Suits Me Simplified: Banking 101

How to Teach Children about Money Management

Discover how you can talk to children about managing money for a head start on their financial future

Picture of a child and parent holding a piggy bank - representing the importance of teaching children about money management. Blue text box with child-like circles and swirls.

Talking to children about money is a great way for them to develop good habits when they get older, but it can also be a tricky subject. Children tend to find grown-up things boring for a start, and once you begin droning out about savings and mortgages, they soon switch off.

Effective ways of talking to children about money often involve how you relate it to everyday life – how much items cost in a shop, why you need a job to earn money, and why people keep their money in a banking account. 

Before you lose their attention completely with things like interest rates, here are a few ways you can talk to children about money management.

Talk About Everyday Buying Decisions

Children will learn about money by playing shop in school or at home from a very early age. This teaches them the basic process of exchanging money for goods. It would help if you talked to your children about your own purchasing decisions related to your weekly shop.

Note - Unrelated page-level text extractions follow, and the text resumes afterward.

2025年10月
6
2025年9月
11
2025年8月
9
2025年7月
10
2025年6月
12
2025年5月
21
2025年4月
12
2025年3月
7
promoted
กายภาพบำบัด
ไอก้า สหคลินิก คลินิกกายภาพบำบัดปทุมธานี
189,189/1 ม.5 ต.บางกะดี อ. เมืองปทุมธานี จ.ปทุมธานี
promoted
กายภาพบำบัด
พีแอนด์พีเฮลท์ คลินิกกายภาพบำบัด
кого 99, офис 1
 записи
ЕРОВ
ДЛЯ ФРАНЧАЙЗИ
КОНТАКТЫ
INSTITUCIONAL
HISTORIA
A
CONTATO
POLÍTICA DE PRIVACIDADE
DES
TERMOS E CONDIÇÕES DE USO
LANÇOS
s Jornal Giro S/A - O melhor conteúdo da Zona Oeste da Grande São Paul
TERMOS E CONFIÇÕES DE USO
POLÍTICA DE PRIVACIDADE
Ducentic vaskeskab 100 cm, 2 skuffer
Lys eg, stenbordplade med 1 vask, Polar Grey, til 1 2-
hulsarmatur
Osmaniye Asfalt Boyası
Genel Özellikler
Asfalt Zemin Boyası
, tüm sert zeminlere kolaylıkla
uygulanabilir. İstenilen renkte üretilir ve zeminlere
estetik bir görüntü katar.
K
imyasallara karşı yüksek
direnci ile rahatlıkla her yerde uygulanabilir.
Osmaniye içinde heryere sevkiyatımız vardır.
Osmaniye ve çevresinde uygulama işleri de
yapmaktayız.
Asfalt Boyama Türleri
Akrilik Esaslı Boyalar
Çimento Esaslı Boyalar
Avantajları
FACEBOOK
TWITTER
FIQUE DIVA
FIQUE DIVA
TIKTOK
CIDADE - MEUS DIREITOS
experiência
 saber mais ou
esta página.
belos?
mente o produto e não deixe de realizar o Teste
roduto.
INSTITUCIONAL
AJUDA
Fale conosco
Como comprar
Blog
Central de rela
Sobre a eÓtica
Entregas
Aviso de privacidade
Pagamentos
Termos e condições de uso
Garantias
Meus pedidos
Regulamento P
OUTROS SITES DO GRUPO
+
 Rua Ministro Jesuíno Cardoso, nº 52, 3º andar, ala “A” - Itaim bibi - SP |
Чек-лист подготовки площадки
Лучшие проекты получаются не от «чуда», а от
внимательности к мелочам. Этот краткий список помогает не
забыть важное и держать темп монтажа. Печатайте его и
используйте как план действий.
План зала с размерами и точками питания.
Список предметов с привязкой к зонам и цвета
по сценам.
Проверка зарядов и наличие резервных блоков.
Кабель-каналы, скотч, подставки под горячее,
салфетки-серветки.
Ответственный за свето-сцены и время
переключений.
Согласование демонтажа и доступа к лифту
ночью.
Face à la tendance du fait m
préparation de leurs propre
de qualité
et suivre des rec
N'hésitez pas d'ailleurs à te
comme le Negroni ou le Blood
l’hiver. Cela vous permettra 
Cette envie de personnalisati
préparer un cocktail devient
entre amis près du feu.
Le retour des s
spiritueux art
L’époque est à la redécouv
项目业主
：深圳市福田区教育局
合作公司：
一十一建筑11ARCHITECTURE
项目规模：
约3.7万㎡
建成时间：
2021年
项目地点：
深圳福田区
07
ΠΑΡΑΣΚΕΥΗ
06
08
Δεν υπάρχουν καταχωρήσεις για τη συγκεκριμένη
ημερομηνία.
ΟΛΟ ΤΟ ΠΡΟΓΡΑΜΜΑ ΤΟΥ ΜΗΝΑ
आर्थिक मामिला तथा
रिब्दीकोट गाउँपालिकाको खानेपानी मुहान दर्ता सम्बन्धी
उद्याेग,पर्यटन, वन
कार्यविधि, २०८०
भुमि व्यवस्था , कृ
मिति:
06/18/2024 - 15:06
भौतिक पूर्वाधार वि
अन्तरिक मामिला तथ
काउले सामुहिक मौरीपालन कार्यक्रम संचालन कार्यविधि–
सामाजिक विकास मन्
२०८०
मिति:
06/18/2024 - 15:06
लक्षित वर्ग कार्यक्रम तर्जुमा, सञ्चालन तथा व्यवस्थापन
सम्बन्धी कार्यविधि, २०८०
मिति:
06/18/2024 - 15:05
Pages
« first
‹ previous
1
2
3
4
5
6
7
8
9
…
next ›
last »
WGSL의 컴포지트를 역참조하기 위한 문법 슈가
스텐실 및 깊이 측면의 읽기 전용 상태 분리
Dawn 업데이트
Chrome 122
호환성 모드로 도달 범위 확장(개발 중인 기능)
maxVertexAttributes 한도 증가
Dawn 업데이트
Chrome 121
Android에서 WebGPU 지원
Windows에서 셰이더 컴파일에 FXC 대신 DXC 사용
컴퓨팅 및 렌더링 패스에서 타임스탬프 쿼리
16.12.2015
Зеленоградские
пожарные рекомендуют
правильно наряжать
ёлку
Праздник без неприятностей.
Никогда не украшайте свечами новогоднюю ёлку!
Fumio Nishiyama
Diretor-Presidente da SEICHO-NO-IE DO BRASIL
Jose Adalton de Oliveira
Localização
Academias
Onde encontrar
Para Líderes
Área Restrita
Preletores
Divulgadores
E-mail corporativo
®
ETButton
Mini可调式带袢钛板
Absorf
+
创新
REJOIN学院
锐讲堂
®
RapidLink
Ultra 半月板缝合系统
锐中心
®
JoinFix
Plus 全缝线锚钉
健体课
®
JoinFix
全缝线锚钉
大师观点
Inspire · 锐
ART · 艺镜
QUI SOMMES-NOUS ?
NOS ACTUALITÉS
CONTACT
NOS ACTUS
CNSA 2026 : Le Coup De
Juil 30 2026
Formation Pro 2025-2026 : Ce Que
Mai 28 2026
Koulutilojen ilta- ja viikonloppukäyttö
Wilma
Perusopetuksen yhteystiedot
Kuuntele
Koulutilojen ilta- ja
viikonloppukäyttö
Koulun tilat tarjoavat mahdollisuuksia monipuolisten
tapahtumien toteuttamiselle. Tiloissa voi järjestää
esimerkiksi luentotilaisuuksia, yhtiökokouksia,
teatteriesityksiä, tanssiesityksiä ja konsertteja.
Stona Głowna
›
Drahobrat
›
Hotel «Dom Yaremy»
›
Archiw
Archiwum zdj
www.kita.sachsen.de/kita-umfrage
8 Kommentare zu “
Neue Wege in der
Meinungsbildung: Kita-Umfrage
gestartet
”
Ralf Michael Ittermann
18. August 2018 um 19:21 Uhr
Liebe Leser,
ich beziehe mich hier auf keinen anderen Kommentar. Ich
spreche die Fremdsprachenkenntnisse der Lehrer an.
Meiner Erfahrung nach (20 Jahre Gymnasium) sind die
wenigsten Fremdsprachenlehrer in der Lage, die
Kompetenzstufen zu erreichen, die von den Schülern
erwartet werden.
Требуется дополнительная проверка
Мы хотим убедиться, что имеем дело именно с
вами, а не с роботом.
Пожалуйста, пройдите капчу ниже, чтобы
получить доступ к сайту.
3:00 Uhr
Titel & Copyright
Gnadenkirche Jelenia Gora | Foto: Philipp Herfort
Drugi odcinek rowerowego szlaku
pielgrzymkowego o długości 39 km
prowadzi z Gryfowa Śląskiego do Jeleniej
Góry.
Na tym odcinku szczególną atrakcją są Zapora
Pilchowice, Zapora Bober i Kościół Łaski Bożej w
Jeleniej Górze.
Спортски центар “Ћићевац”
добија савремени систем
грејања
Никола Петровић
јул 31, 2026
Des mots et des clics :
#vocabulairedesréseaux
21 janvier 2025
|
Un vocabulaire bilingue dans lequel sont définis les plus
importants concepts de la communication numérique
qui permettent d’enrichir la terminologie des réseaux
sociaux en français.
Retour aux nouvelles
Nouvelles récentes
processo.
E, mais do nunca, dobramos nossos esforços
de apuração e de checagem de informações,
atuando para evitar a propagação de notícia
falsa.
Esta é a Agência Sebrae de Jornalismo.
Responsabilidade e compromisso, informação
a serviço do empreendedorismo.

Tell them why you buy certain items over others. Explain that getting something on a special offer is a good use of your money and tell them why you buy certain brands.

Children tend to pick up habits from their parents, so showing them that you have an eye for a bargain or use your money wisely in the weekly shop will have an impression on them. This is because they can relate your use of money to a tangible item, like a box of cereal or a packet of biscuits.

Make Children Familiar with Payment Methods

Many children may have a piggy bank where they can squirrel some coins and, if they’re lucky, notes. However, it is important to show children cash and tell them what each coin and note is worth. Children will learn about coins in school, but this is usually to teach them how to add up different amounts and not assign a real value to the money.

Ask them what they would like to buy in a shop and then help them to count out exactly how much cash they need to get it. As society becomes more cashless, it is also good to show them your debit card and tell them what it is for. Allow them to see you withdrawing cash from an ATM or paying in a store (remember to cover your PIN, so they can learn about keeping their money safe and secure).

By becoming more familiar with payment methods and how they are used, children will get a better idea of how much things cost.

Encourage Them Save Up For Something

Identify a large purchase your child might be interested in. It may be a new computer game or a bike. Take them to the shop or show them on the online store how much it costs. Explain to them that although this is a large amount, they can afford it by putting a small amount of money aside each week or month.

You can even set yourself up as ‘the bank’ and receive a regular deposit from your child’s pocket money to keep safe. This way, they will learn the value of saving and not spending your money all at once.